Viel ist zuletzt geschrieben worden über die Berliner Koalitionsverhandlungen und die nahende Kanzlerschaft von Friedrich Merz. Das Wenigste davon war schmeichelhaft, Vieles berechtigt, Manches aber auch alarmistisch und durchzogen vom deutschen Hang zur Schwarzmalerei. Es stimmt: Selten war die Anbahnung einer Koalition so mühsam, der mediale Gegenwind so stark wie der, den die Parteichefs Lars Klingbeil, Markus Söder und Friedrich Merz zu spüren bekamen. Das hat Gründe: Das Land hat drei Jahre bitteren Ampelstreit und einen harten Wahlkampf hinter sich. Zum Klima der Grundgereiztheit gesellte sich der Stress durch das Erstarken der Ränder, und, bei der SPD, die tiefe Verwundung durch die schwere Wahlniederlage, die sich schlecht vertrug mit Merz‘ schneidigen Ansagen von vor der Wahl. Auf dem Humus des Misstrauens zwischen den Kräften der Mitte gediehen Durchstechereien und Mutmaßungen aller Art.

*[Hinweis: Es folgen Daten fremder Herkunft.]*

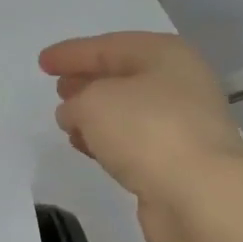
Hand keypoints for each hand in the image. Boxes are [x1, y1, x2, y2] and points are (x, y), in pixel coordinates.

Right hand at [39, 32, 242, 241]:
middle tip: (58, 88)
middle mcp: (179, 84)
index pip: (109, 46)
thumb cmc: (147, 131)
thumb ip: (76, 102)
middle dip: (88, 81)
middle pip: (124, 76)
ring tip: (67, 122)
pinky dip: (109, 141)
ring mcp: (182, 124)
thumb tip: (74, 114)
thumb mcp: (94, 103)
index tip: (42, 63)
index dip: (72, 53)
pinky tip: (89, 148)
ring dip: (97, 115)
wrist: (199, 194)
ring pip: (128, 111)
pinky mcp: (178, 161)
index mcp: (165, 55)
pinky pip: (134, 142)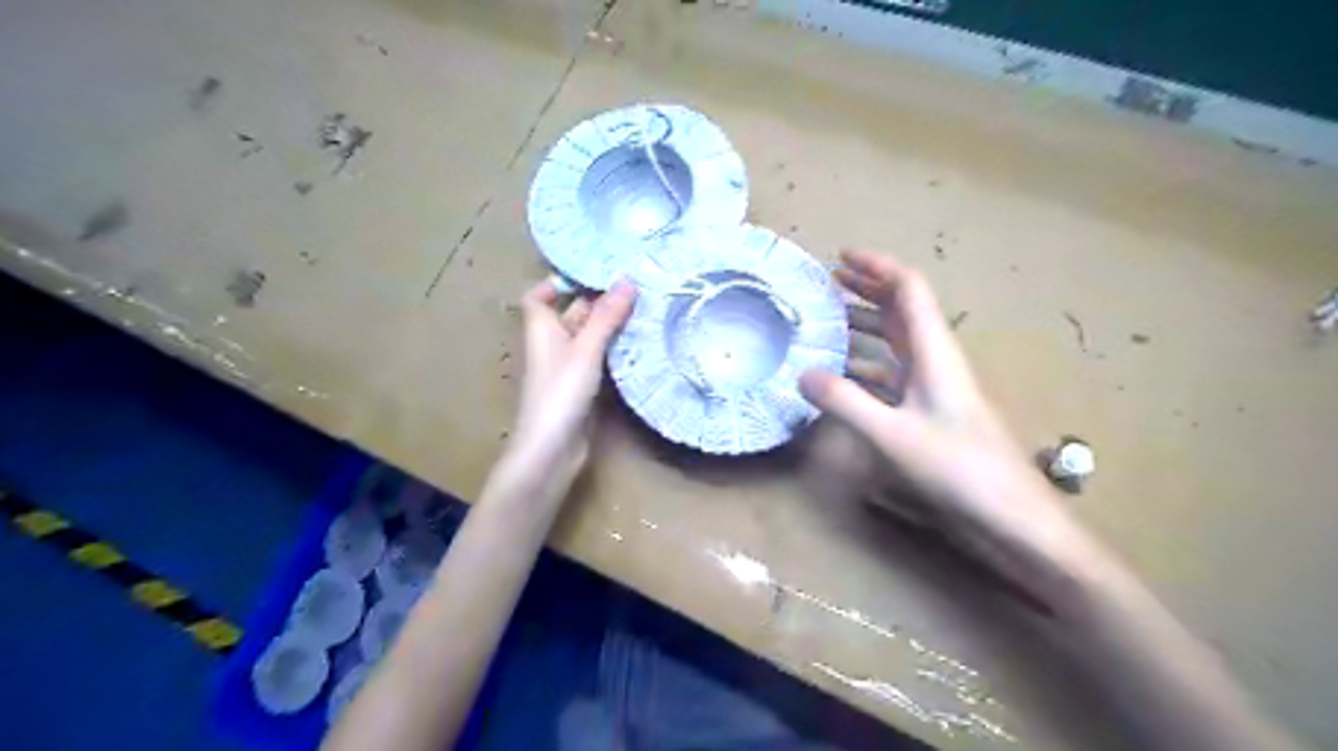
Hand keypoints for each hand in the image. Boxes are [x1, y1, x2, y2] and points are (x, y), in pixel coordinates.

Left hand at [512, 277, 639, 493]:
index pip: (539, 297)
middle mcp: (553, 344)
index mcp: (542, 329)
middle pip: (571, 314)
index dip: (557, 284)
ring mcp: (568, 367)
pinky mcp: (583, 387)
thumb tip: (627, 280)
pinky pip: (599, 359)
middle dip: (599, 301)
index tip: (591, 274)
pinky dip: (614, 350)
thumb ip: (606, 316)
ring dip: (611, 326)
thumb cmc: (560, 392)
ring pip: (589, 338)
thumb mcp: (585, 349)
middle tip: (635, 288)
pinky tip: (639, 345)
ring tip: (644, 310)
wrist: (552, 448)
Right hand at [799, 249, 1090, 565]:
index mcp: (935, 353)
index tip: (841, 257)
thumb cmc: (960, 469)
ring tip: (830, 322)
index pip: (909, 290)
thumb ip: (846, 403)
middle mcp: (936, 361)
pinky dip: (867, 366)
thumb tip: (802, 374)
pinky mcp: (931, 413)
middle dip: (868, 290)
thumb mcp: (894, 435)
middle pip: (903, 310)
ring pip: (898, 342)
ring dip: (867, 326)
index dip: (877, 267)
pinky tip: (844, 378)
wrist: (1012, 517)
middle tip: (830, 282)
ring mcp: (934, 388)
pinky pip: (894, 375)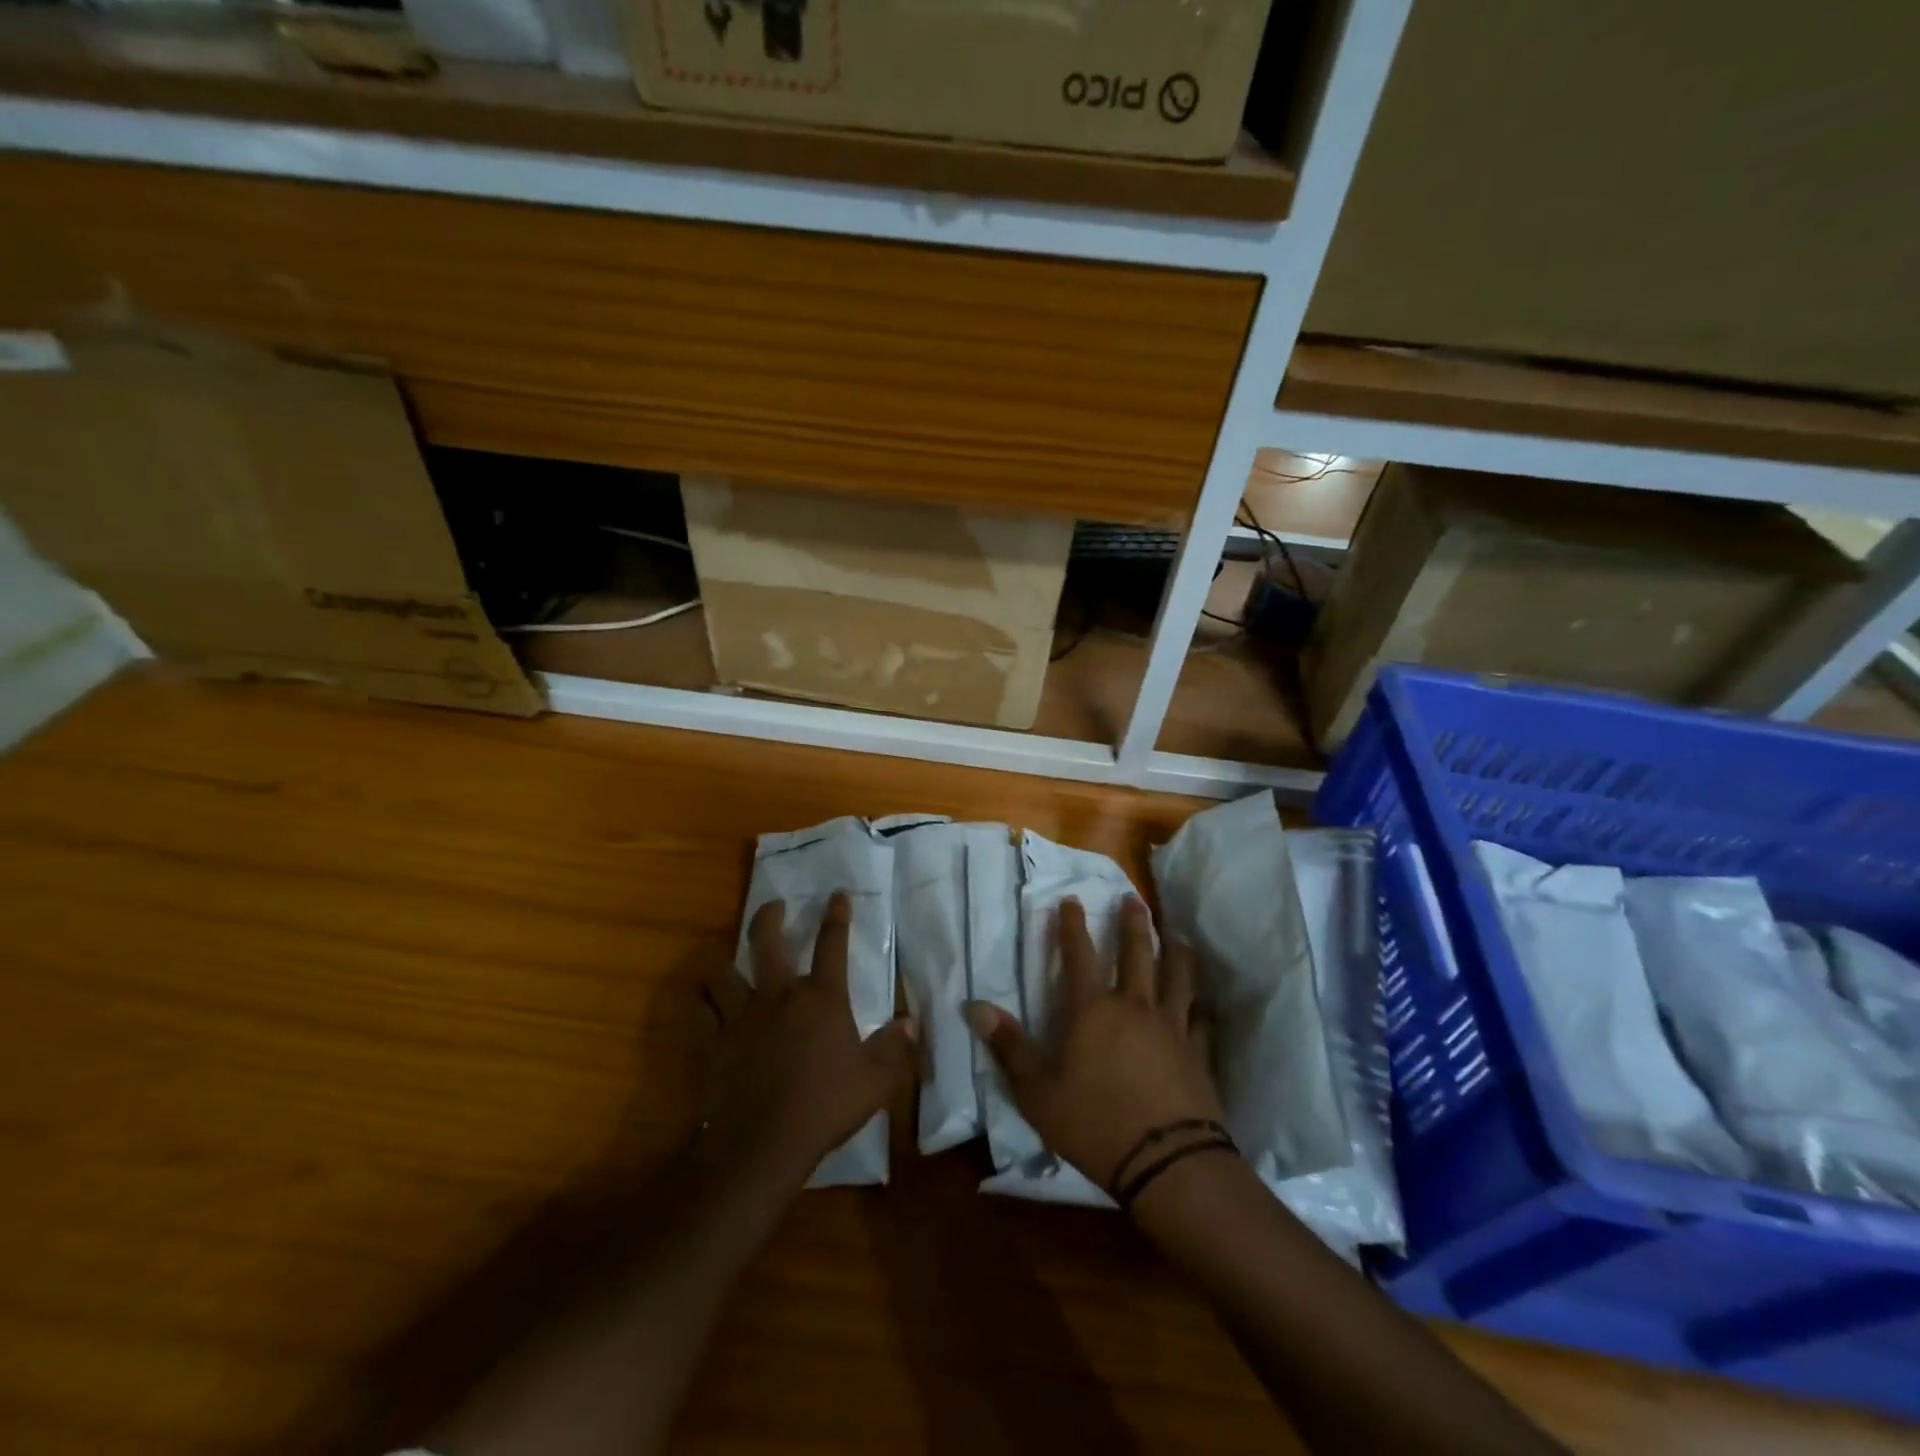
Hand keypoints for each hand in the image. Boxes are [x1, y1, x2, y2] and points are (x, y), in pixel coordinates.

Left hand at [704, 891, 917, 1190]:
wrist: (764, 1144)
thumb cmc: (826, 1106)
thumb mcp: (876, 1081)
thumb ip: (895, 1048)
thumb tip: (911, 1023)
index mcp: (821, 998)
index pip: (832, 944)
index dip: (837, 916)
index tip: (837, 895)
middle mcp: (779, 996)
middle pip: (767, 942)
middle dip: (769, 917)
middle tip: (774, 905)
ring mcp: (742, 1017)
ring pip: (723, 972)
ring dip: (722, 958)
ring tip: (723, 952)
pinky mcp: (716, 1043)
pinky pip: (702, 1013)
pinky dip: (701, 1002)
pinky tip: (701, 1000)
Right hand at [965, 897, 1225, 1191]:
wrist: (1169, 1163)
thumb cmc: (1095, 1124)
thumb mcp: (1037, 1093)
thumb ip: (1009, 1047)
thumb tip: (977, 1007)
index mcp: (1093, 1011)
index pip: (1079, 955)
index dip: (1073, 925)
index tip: (1072, 899)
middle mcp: (1135, 1007)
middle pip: (1137, 953)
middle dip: (1132, 923)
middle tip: (1132, 898)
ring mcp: (1172, 1027)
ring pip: (1177, 976)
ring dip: (1175, 951)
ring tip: (1177, 936)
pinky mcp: (1197, 1053)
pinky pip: (1199, 1018)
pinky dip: (1199, 1005)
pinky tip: (1201, 1004)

Die Gräben zuzuschütten und neues Vertrauen zwischen den Akteuren zu schaffen hat länger gedauert, als manche es sich angesichts der drängenden Krisen in der Welt gewünscht hätten. Doch steckt gerade in diesen Krisen auch eine Chance: Putin und Trump im Äußeren und Demokratieverächter im Inneren stellen Deutschland und Europa auf die Probe und schweißen die Koalitionäre trotz unterschiedlicher Weltanschauungen zusammen. Läuft es gut, stellen CDU, CSU und SPD ihr Parteigezänk ab jetzt hintan. Alle wissen: Schwarz-Rot und Merz sind sowas wie die letzte Patrone unserer liberalen Demokratie. Man darf neugierig sein auf das Programm, das Union und SPD diese Woche verkünden wollen, um die lahme Wirtschaft zu beleben, Autokraten die Stirn zu bieten und die Migration zu ordnen.

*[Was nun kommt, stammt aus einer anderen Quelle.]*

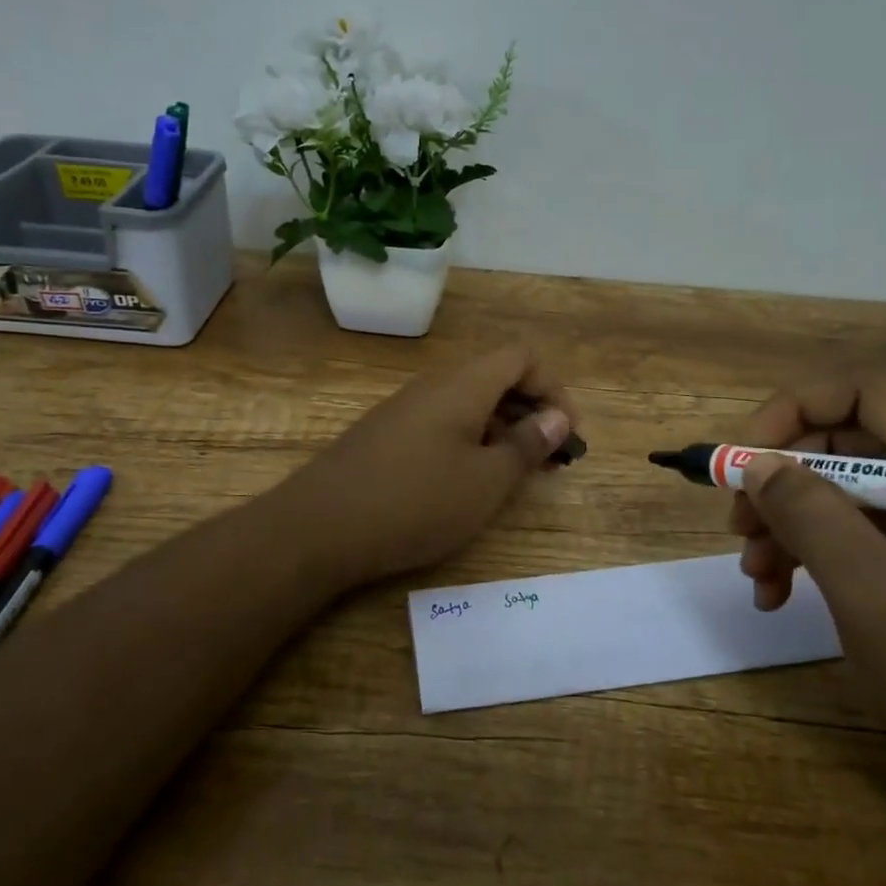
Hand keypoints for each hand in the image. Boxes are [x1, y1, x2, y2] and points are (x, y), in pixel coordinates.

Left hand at [280, 348, 573, 591]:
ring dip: (500, 431)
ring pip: (467, 404)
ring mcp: (403, 410)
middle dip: (531, 412)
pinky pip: (440, 424)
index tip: (567, 434)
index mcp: (463, 386)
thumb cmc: (415, 502)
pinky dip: (468, 443)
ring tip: (514, 475)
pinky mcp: (384, 436)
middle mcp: (432, 387)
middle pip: (495, 378)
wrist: (319, 528)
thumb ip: (527, 445)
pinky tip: (466, 482)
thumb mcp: (486, 481)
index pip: (521, 357)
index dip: (553, 388)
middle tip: (549, 460)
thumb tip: (557, 417)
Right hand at [731, 374, 885, 817]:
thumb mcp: (870, 591)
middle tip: (737, 523)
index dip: (796, 408)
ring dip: (781, 522)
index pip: (865, 392)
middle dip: (778, 478)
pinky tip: (774, 593)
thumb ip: (810, 515)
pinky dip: (801, 553)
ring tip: (753, 572)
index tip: (746, 455)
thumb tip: (756, 464)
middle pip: (839, 442)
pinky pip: (842, 532)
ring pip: (831, 488)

Schon klar: Ohne Enttäuschungen wird das nicht gehen. Deutschland muss den Gürtel enger schnallen. Häme und Verachtung von ganz links und vor allem ganz rechts, wo man im Osten Putin und im Westen Trump hofiert, sind der neuen Regierung gewiss. Merz war, solange die Koalitionsgespräche andauerten, in einer schwachen Position. Das wird sich mit seiner Wahl zum Kanzler ändern. Nicht alle mögen ihn. Aber alle sollten ihm für die nun beginnende späte Rolle seines Lebens Glück wünschen.